Parchment, which gets an alkaline treatment and is stretched on a frame to dry, is quite stable, although it is vulnerable to moisture. Leather gets a tannin treatment, which makes it more resistant to microorganisms but is acidic. Because of its low pH, leather is vulnerable to red rot, which turns the material to powder. That damage is irreversible.
Conservators may dip pages in a water or calcium carbonate bath to remove some of the acidity in paper. The water bath may also help restore some of the covalent bonds in the paper. To patch holes in paper, conservators can use a filling and repair lacuna, which has a suction table to draw pulp to the holes. Powdered resins and erasers are helpful in cleaning dust—not just surface dust but also dust within the pages. Parchment can be stabilized in a humidity dome, which allows the conservator to gradually increase the humidity until it’s at the desired level.

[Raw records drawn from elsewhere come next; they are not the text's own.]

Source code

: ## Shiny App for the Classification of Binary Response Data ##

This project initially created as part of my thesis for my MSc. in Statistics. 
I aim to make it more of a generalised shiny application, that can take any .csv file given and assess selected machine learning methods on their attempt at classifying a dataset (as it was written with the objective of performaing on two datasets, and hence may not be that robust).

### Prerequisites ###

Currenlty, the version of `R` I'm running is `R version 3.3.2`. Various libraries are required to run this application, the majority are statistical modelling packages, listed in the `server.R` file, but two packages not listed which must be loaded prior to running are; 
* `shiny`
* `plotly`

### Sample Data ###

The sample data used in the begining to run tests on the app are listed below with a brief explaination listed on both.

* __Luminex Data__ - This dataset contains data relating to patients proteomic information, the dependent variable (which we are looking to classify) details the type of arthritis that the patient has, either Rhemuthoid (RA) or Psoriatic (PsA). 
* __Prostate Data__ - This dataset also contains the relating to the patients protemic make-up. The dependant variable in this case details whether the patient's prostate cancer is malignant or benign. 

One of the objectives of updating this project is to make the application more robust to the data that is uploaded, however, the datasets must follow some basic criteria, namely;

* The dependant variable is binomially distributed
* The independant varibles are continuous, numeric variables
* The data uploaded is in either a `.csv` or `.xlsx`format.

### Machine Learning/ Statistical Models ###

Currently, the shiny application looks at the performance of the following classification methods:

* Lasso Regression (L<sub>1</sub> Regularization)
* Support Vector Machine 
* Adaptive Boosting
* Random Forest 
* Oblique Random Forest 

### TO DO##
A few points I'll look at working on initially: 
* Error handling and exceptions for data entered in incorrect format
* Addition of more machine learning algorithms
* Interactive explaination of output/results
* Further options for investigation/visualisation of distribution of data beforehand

Conservators have to play a delicate balancing act: on one hand, they try to keep as much of the original item as possible. On the other hand, they need to intervene to prevent damage. Their intervention has to be at once discreet and obvious: they should do their best to use similar materials and techniques as the original to repair damage but also make the repair evident so that it’s clear the object has been restored. They have to use judgement in deciding how much of the patina to leave. Patina gives the object historical value, and you don’t necessarily want to get rid of it.